A Apple entrou com um pedido de liminar na Justiça dos Estados Unidos para proibir a OpenAI e dois de seus ex-funcionários de acessar, utilizar ou divulgar informações confidenciais da empresa. A medida foi solicitada na última segunda-feira (3) e faz parte de um processo maior envolvendo a suposta apropriação indevida de segredos comerciais.
O conflito começou no mês passado, quando a Apple moveu uma ação judicial contra a OpenAI e dois profissionais que trabalharam na fabricante do iPhone e agora integram a equipe da empresa de inteligência artificial. A Apple alega que esses ex-colaboradores levaram segredos industriais para beneficiar a OpenAI em sua tentativa de entrar no mercado de hardware de consumo.
Além da liminar, a Apple solicitou a aceleração da fase de produção de provas. A empresa quer que documentos relacionados ao acesso a informações proprietárias sejam apresentados rapidamente. O pedido inclui a convocação para depoimentos de Chang Liu, ex-engenheiro elétrico sênior de sistemas, e Tang Yew Tan, que foi vice-presidente de design de produtos para o iPhone e o Apple Watch.

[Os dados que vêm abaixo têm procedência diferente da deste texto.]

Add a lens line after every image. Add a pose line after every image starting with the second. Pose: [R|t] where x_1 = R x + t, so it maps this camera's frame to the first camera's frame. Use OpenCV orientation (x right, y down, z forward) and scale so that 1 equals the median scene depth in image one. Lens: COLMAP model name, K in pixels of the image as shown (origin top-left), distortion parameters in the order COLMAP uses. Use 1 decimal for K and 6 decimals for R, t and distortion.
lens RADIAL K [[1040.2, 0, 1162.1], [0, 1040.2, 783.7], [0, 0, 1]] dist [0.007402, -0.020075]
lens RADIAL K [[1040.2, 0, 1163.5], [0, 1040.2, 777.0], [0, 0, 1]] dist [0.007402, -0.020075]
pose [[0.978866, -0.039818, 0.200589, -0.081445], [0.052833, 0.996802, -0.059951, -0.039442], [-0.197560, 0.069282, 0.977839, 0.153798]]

A lista de depoentes solicitada também inclui Yu-Ting Peng, funcionário da OpenAI, e outro colaborador não identificado da empresa que também já trabalhou na Apple. A fabricante do iPhone também quer ouvir representantes corporativos da OpenAI e da io Products, braço comercial da empresa e também ré no processo.
Em documento apresentado ao tribunal, a Apple foi enfática sobre a urgência da medida: “A Apple sofrerá danos irreparáveis caso não seja concedida uma liminar”.

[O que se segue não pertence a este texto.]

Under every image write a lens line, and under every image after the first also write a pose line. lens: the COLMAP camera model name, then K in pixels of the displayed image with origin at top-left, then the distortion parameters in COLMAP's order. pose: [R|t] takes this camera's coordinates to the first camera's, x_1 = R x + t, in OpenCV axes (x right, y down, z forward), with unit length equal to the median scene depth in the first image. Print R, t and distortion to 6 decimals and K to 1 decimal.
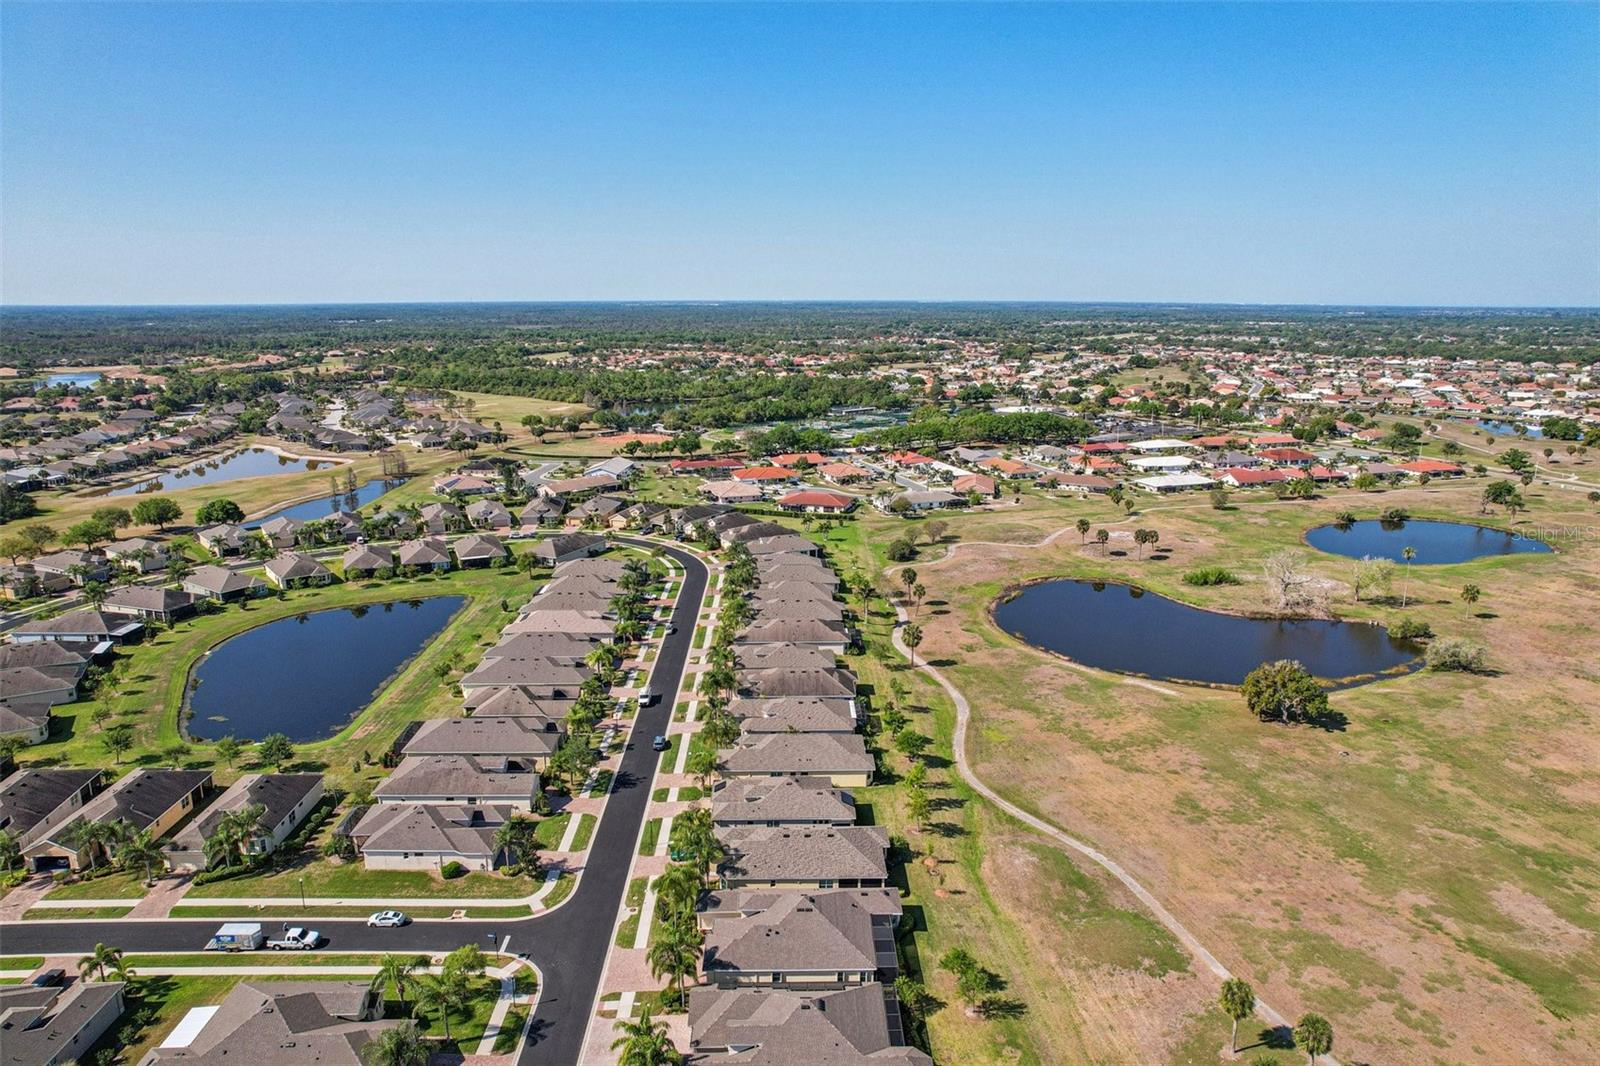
lens RADIAL K [[1024.0, 0, 800.0], [0, 1024.0, 533.0], [0, 0, 1]] dist [-0.067999, 0.057779]
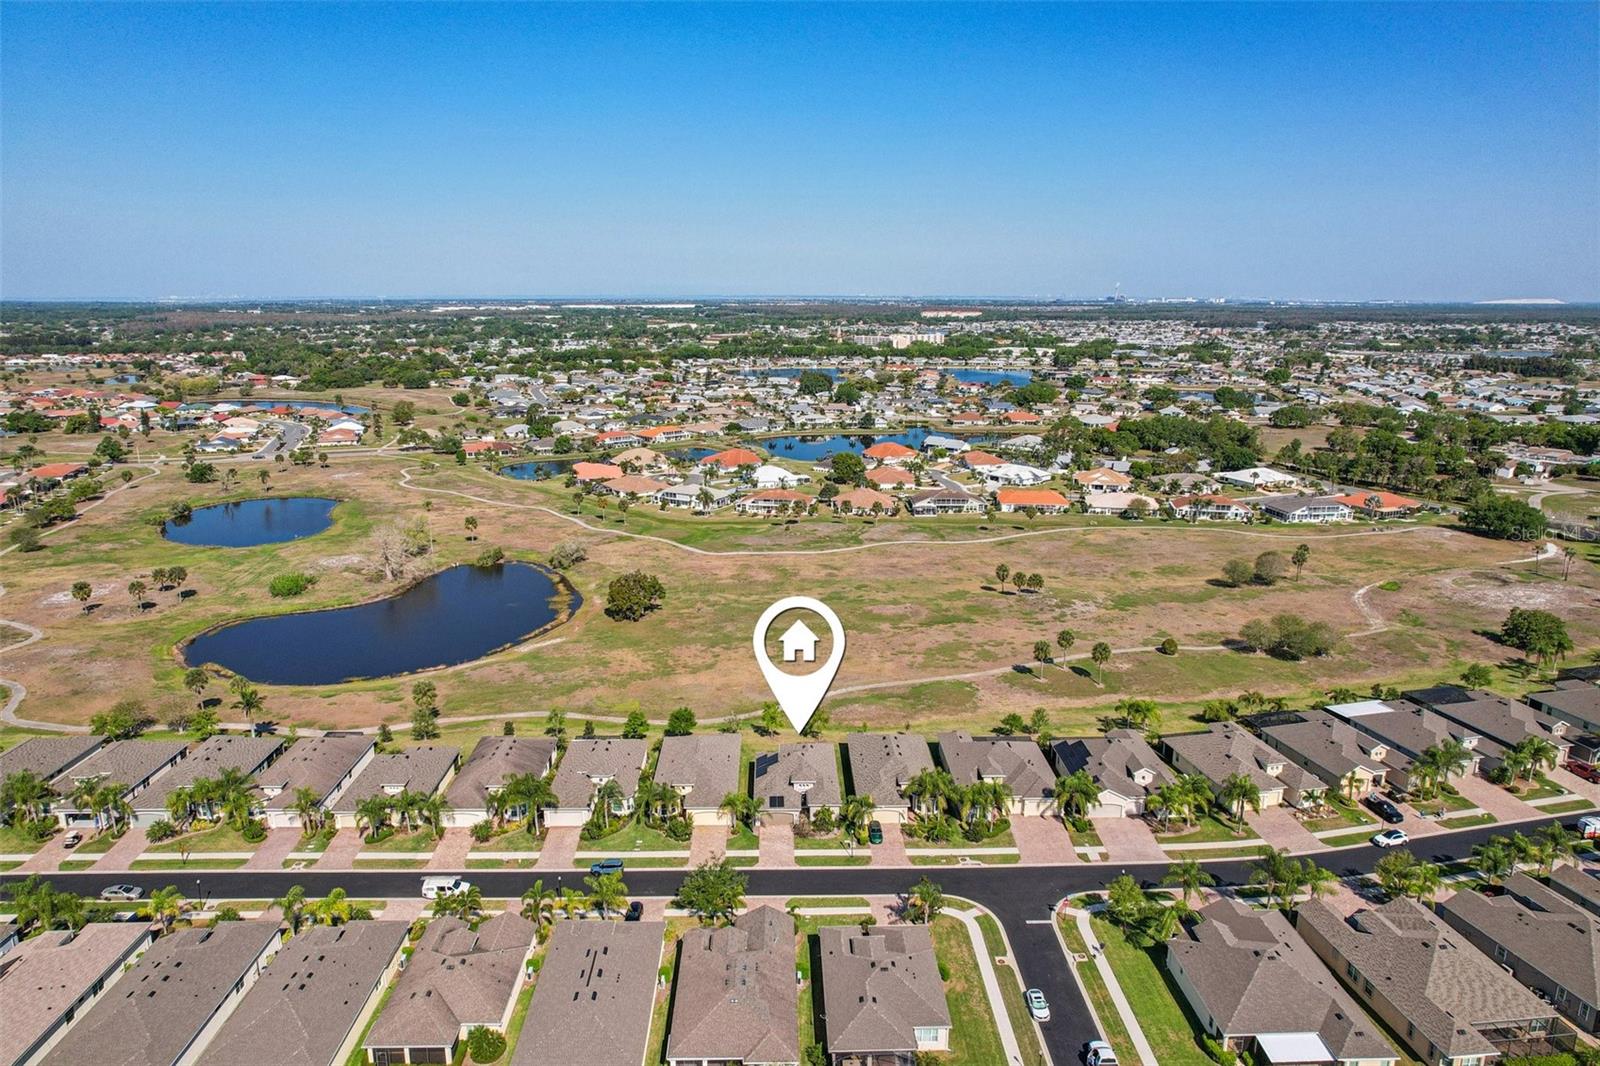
lens RADIAL K [[1024.0, 0, 800.0], [0, 1024.0, 533.0], [0, 0, 1]] dist [-0.067999, 0.057779]
pose [[-0.013142, -0.231311, 0.972791, -0.697133], [0.222704, 0.947761, 0.228368, -0.151882], [-0.974798, 0.219646, 0.039058, 0.641450]]
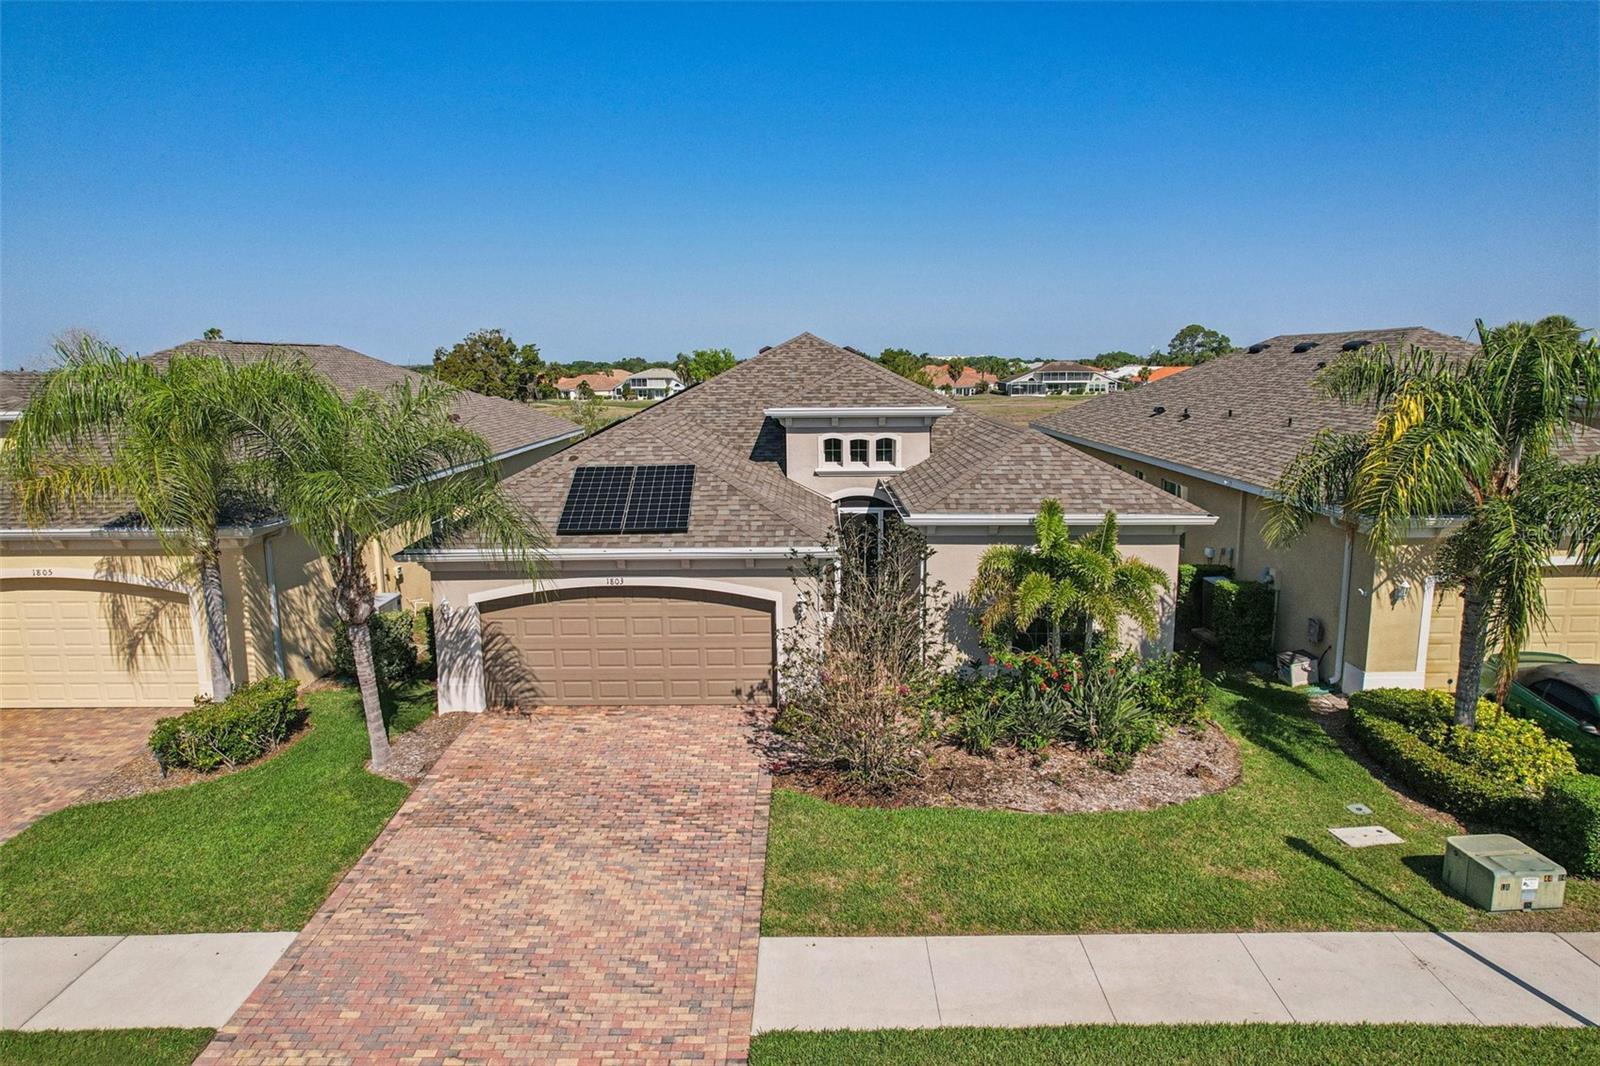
lens RADIAL K [[1024.0, 0, 800.0], [0, 1024.0, 533.0], [0, 0, 1]] dist [-0.067999, 0.057779]
pose [[0.018167, -0.164208, 0.986258, -0.136113], [0.236328, 0.959175, 0.155346, 0.173595], [-0.971504, 0.230258, 0.056232, 0.708185]]
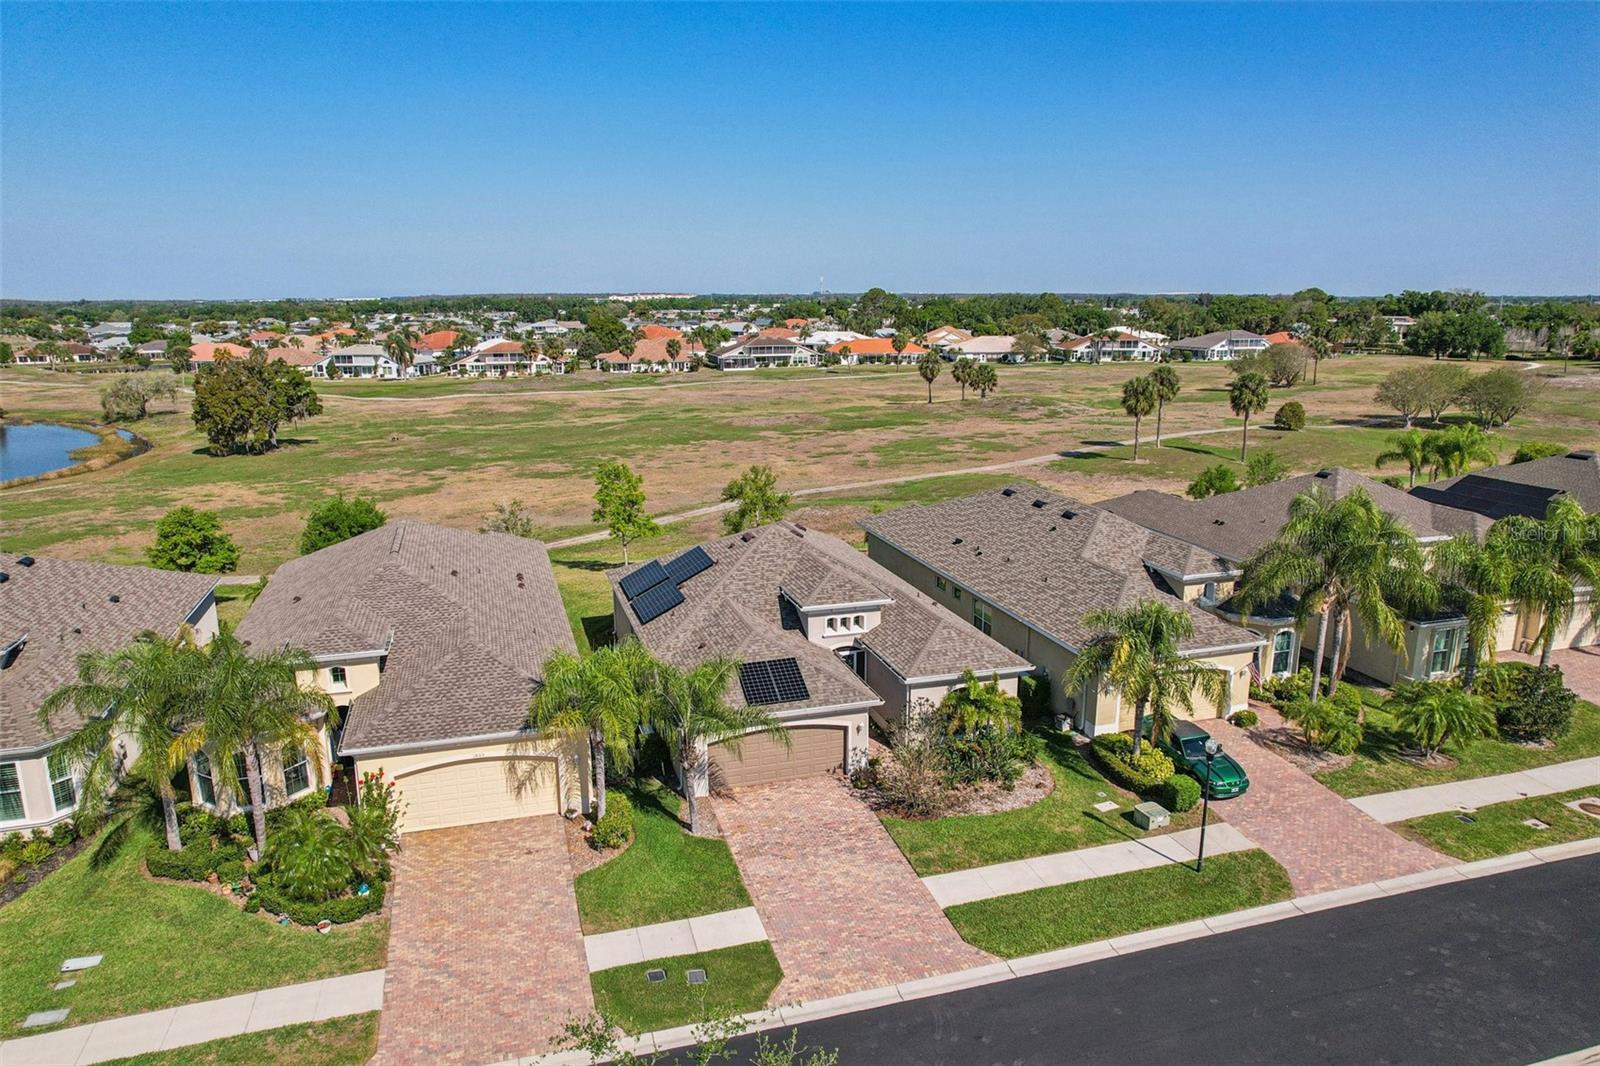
lens RADIAL K [[1044.7, 0, 800.0], [0, 1044.7, 533.0], [0, 0, 1]] dist [-0.046350, -0.000048]
pose [[-0.286204, -0.214619, 0.933823, -0.207095], [0.218524, 0.934287, 0.281701, 0.112779], [-0.932917, 0.284687, -0.220498, 0.750757]]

Por outro lado, a OpenAI negou veementemente as acusações. Em uma publicação feita em seu blog oficial na noite de segunda-feira, a empresa rebateu: “O pedido de liminar da Apple se baseia em informações falsas e é completamente desnecessário, pois não possuímos, nem queremos, nenhum de seus segredos comerciais”.
A disputa judicial, que corre no Tribunal Distrital dos Estados Unidos para o Distrito Norte da Califórnia, reflete uma batalha estratégica pelo futuro da tecnologia. Analistas de mercado acreditam que a OpenAI esteja desenvolvendo um telefone ou outro dispositivo próprio baseado em IA.
Se bem-sucedidos, esses novos dispositivos poderiam operar sem a necessidade de aplicativos ou sistemas operacionais tradicionais, o que representaria uma ameaça direta ao iPhone, o produto mais lucrativo da Apple e um dos smartphones mais vendidos do mundo.